Term Loan and Revolver
In March 2007, we entered into a credit facility consisting of a $6.5 million five year secured term loan and a $5.0 million three year revolving line of credit, which replaced the then existing $6.0 million term loan entered into in June 2005.
We entered into an interest rate swap agreement in April 2007 to mitigate interest rate fluctuations on the term loan. At the end of each reporting period we record the current fair value of the interest rate swap on the balance sheet. Any unrealized gain or loss on the swap is charged to earnings.
The term loan is guaranteed by our subsidiaries and secured by substantially all of our assets. The term loan is payable in quarterly principal installments of $325,000 plus accrued interest at the rate of 5.2% plus the applicable margin. At September 26, 2009, our interest rate was 8.95%. The final payment for the term loan is in April 2012.
The revolving line of credit bears interest at LIBOR plus the applicable margin. At September 26, 2009, our interest rate was 4.51%. We had $.8 million available under the line at September 26, 2009. The revolving line of credit expires in March 2012.
Under the terms of the term loan and the revolver, we are required to maintain certain financial covenants on a quarterly and annual basis, including total funded debt to EBITDA not exceeding 2.25:1, minimum debt service coverage of 1.25:1, a minimum current ratio of 1.25:1 and minimum tangible net worth of $7.5 million. We obtained an amendment to the term loan and revolver agreements to include the goodwill and intangible asset impairment charges as an add-back to the EBITDA covenants. We also obtained an Amendment and Waiver Agreement to the term loan and revolver agreements to waive our EBITDA covenants and to substitute modified quarterly EBITDA covenants through March 31, 2010. Under the terms of our amendment, our interest rate increased from a maximum of LIBOR plus 2.5% to a maximum of LIBOR plus 4.25% for our revolving line of credit and a maximum adjusted LIBOR plus 3.75% for our term loan. The rate decreases to a minimum of LIBOR plus 2.5% based upon future performance. We do not expect the change in rate will have a material adverse affect on our cash flows for Fiscal 2010. In October 2009 we obtained an additional waiver and amendment to our quarterly EBITDA covenants and remain in compliance with our amended bank covenants.
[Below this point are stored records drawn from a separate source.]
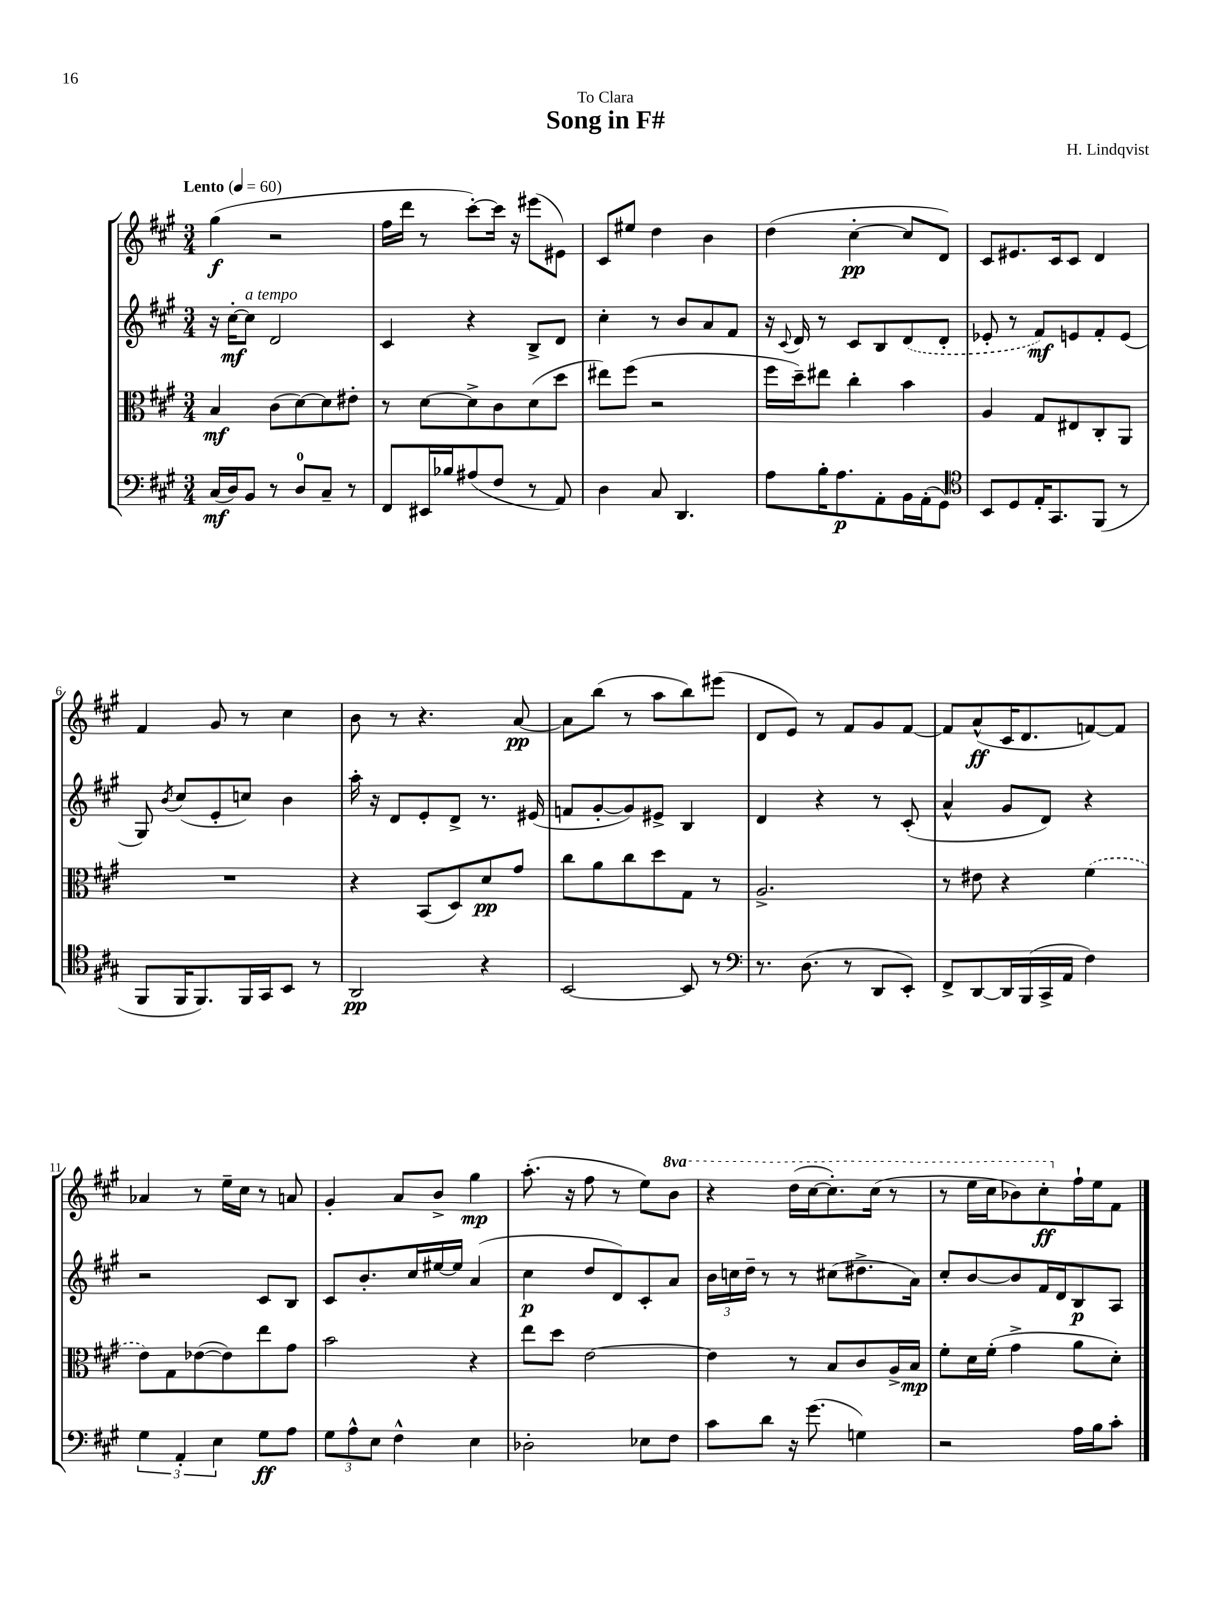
\header { title = "Song in F#" composer = "H. Lindqvist" dedication = "To Clara" }
<<
\new StaffGroup <<
\new Staff = "s0" {
    \clef treble \key a \major \numericTimeSignature \time 3/4 \set Staff.ottavationMarkups = #ottavation-simple-ordinals \tempo "Lento" 4 = 60
    \autoBeamOff gis''4\f( r2 |
    fis''16[ d'''16] r8 cis'''8[~-.) cis'''16] r16 eis'''8[( eis'8]) |
    cis'8[ eis''8] d''4 b'4 |
    d''4( cis''4~-.\pp cis''8[ d'8]) |
    cis'8[ eis'8. cis'16 cis'8] d'4 |
    fis'4 gis'8 r8 cis''4 |
    b'8 r8 r4. a'8~\pp |
    a'8[ b''8]( r8 a''8[ b''8) eis'''8]( |
    d'8[ e'8]) r8 fis'8[ gis'8 fis'8]~ |
    fis'8[ a'8-^\ff( cis'16 d'8. f'8~) f'8] |
    aes'4 r8 e''16[-- cis''16] r8 a'8 |
    gis'4-. a'8[ b'8]-> gis''4\mp |
    a''8.-.( r16 fis''8 r8 e''8[) \ottava #1 b''8] |
    r4 d'''16[( cis'''16~ cis'''8.-.) cis'''16]( r8 |
    r8 e'''16[ cis'''16 bes''8) cis'''8-.\ff \ottava #0 fis''16-! e''16 fis'8] \bar "|." |
}
\new Staff = "s1" {
    \clef treble \key a \major \numericTimeSignature \time 3/4
    \autoBeamOff r16 cis''16[~-.\mf cis''8]^\markup { \italic "a tempo" } d'2 |
    cis'4 r4 b8[-> d'8] |
    cis''4-. r8 b'8[ a'8 fis'8] |
    r16 \appoggiatura { cis'8 } d'16 r8 cis'8[ b8 \once \slurDashed d'8( d'8]-. |
    ees'8-. r8 fis'8[\mf) e'8 fis'8-. e'8]( |
    gis8) \acciaccatura { b'8 } cis''8[( e'8-. c''8]) b'4 |
    a''16-. r16 d'8[ e'8-. d'8]-> r8. eis'16( |
    f'8[ gis'8~-. gis'8) eis'8]-> b4 |
    d'4 r4 r8 cis'8-.( |
    a'4-^ gis'8[ d'8]) r4 |
    r2 cis'8[ b8] |
    cis'8[ b'8.-. cis''16 eis''16~ eis''16] a'4( |
    cis''4\p d''8[ d'8) cis'8-. a'8] |
    \tuplet 3/2 { b'16[ c''16 d''16]-- } r8 r8 cis''8[( dis''8.-> a'16]) |
    cis''8[-. b'8~ b'8 fis'16 d'16 b8\p a8] \bar "|." |
}
\new Staff = "s2" {
    \clef alto \key a \major \numericTimeSignature \time 3/4
    \autoBeamOff b4\mf cis'8[( d'8~) d'8 eis'8]-. |
    r8 d'8[~ d'8-> cis'8 d'8( d''8] |
    eis''8[) fis''8]( r2 |
    fis''16[ d''16--) eis''8] cis''4-. b'4 |
    a4 gis8[ eis8 cis8-. a,8] |
    R2. |
    r4 b,8[( d8) d'8\pp gis'8] |
    cis''8[ a'8 cis''8 d''8 gis8] r8 |
    a2.-> |
    r8 eis'8 r4 \once \slurDashed fis'4( |
    e'8[) gis8 ees'8~( ees'8) e''8 gis'8] |
    b'2 r4 |
    e''8[ d''8] e'2~ |
    e'4 r8 b8[ cis'8 a16-> b16]\mp |
    fis'8[-. d'16 fis'16]-.( gis'4-> a'8[ d'8]-.) \bar "|." |
}
\new Staff = "s3" {
    \clef bass \key a \major \numericTimeSignature \time 3/4
    \autoBeamOff cis16[\mf( d16) b,8] r8 d8[-0 cis8]-- r8 |
    fis,8[ eis,16 bes16 ais8( fis8] r8 a,8) |
    d4 cis8 d,4. |
    a8[ b16-. a8.\p a,8-. b,16 a,16-.( gis,8]) |
    \clef tenor b,8[ d8 e16-. gis,8. fis,8]( r8 |
    fis,8[ fis,16 fis,8.) fis,16 gis,16 b,8] r8 |
    a,2\pp r4 |
    b,2~ b,8 r8 |
    \clef bass r8. d8.( r8 d,8[ e,8]-.) |
    fis,8[-> d,8~ d,16 b,,16( cis,16-> a,16] fis4) |
    \tuplet 3/2 { gis4 a,4-. e4 } gis8[\ff a8] |
    \tuplet 3/2 { gis8[ a8-^ e8] } fis4-^ e4 |
    des2-. ees8[ fis8] |
    cis'8[ d'8] r16 gis'8.( g4) |
    r2 a16[ b16 cis'8]-. \bar "|." |
}
>>
>>
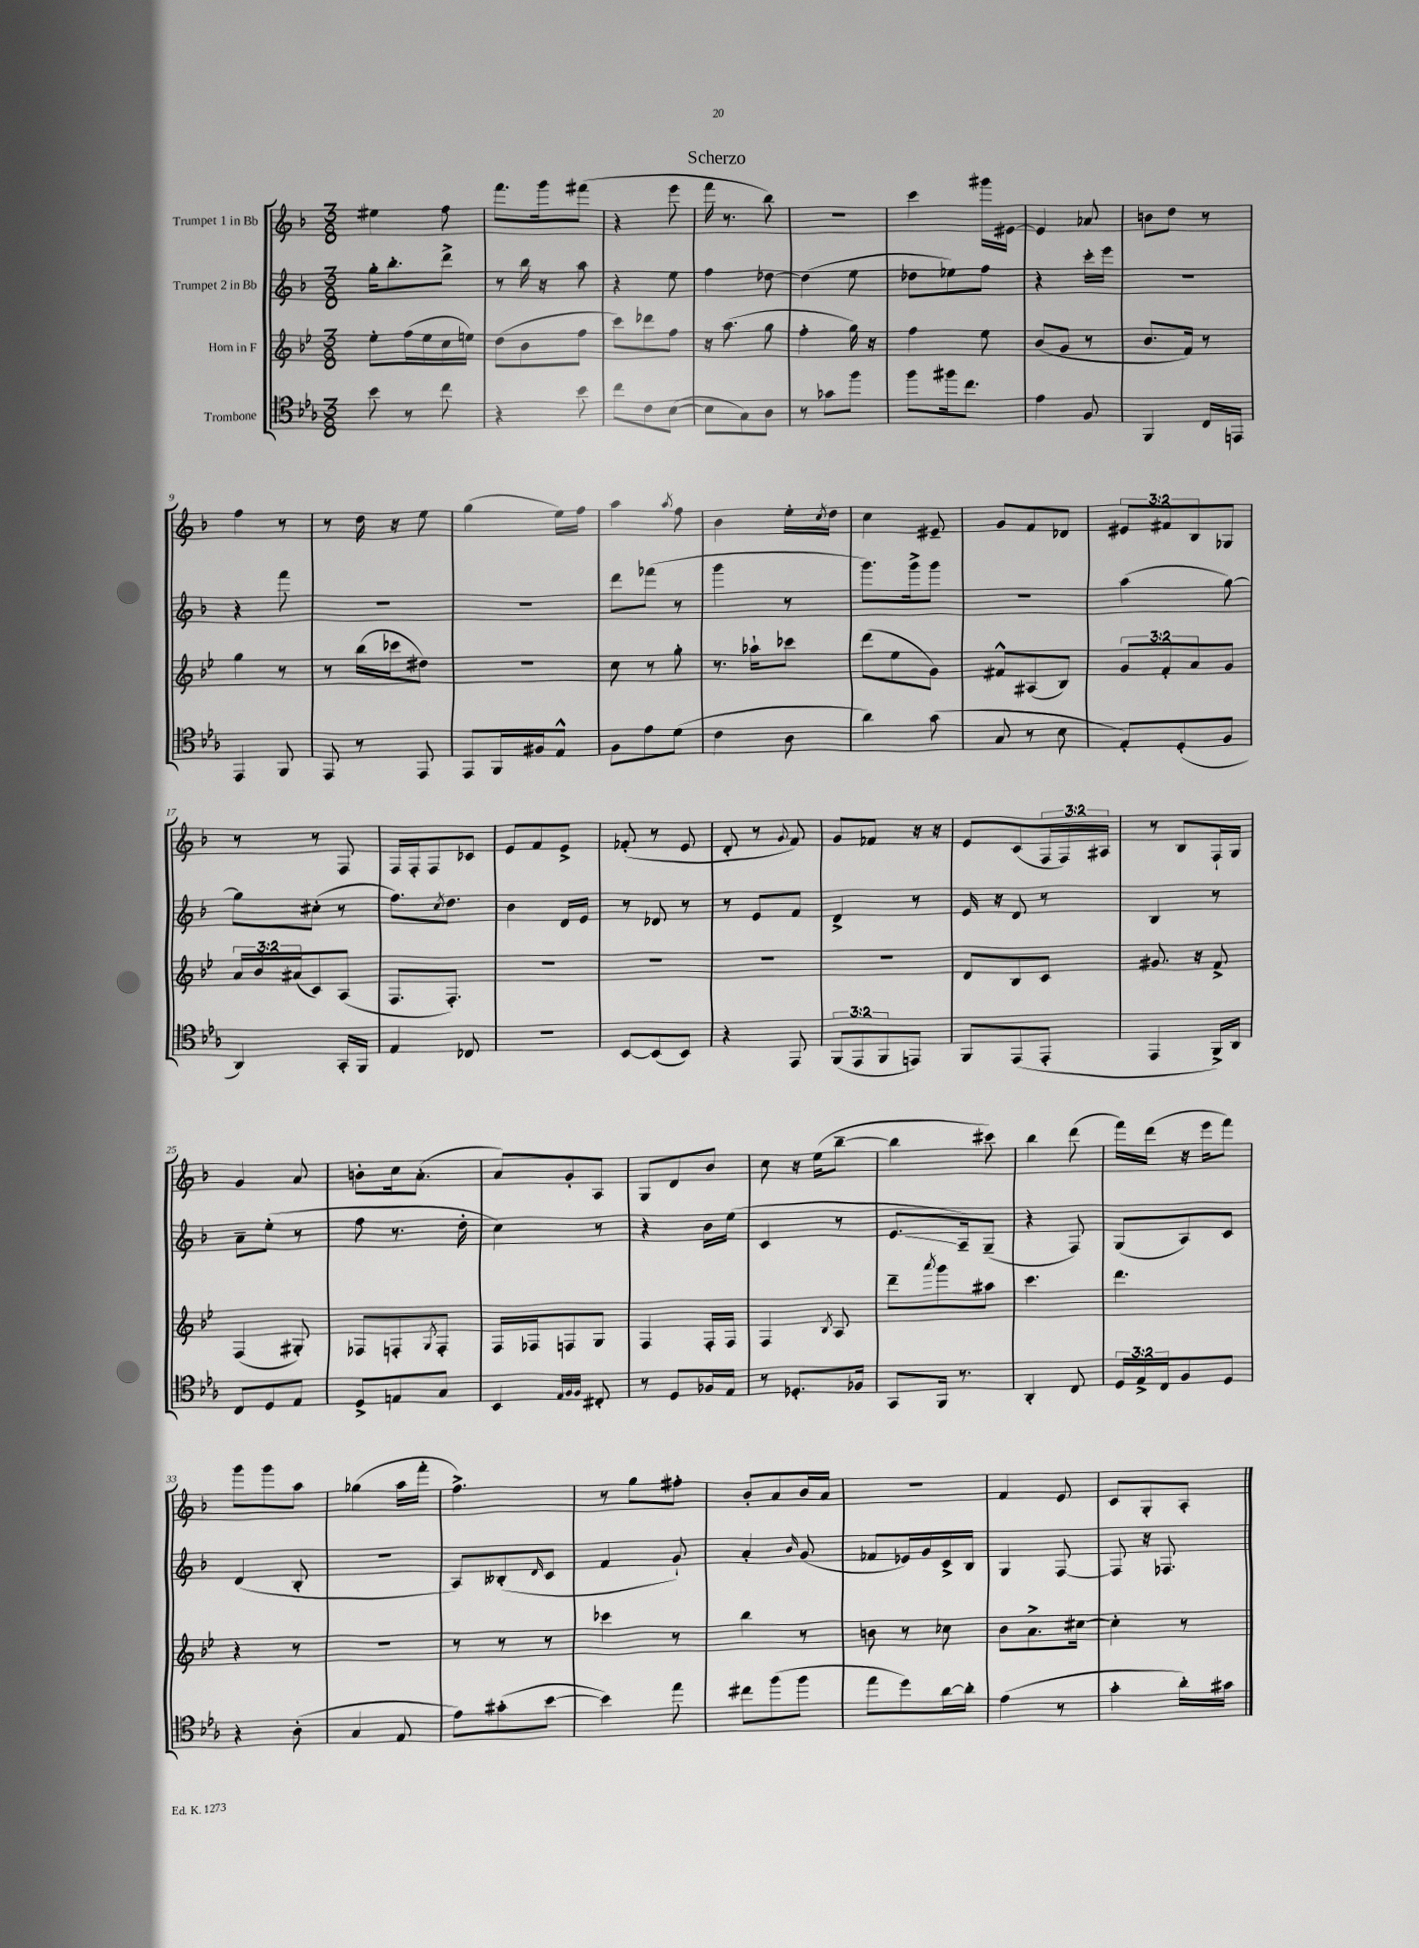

We obtained the additional waiver and amendment because the second quarter EBITDA test did not anticipate an acceleration of EBITDA into the first quarter and out of the second quarter.
Capital leases
Commercial capital leases payable are reflected at their present value based upon interest rates that range from 6.4% to 10.6% per annum, and are secured by the underlying assets. The assets are depreciated over their estimated useful lives. Included in the current portion of long-term debt is $160,061 for capital lease obligations. Included in long-term debt net of current portion is $115,747 for capital lease obligations. The remaining interest associated with our capital lease obligations amounts to approximately $18,000 over the lease terms.
Off-Balance Sheet Arrangements
We did not have any off-balance sheet arrangements, other than operating leases that have or are, in the opinion of management, likely to have a current or future material effect on our financial statements.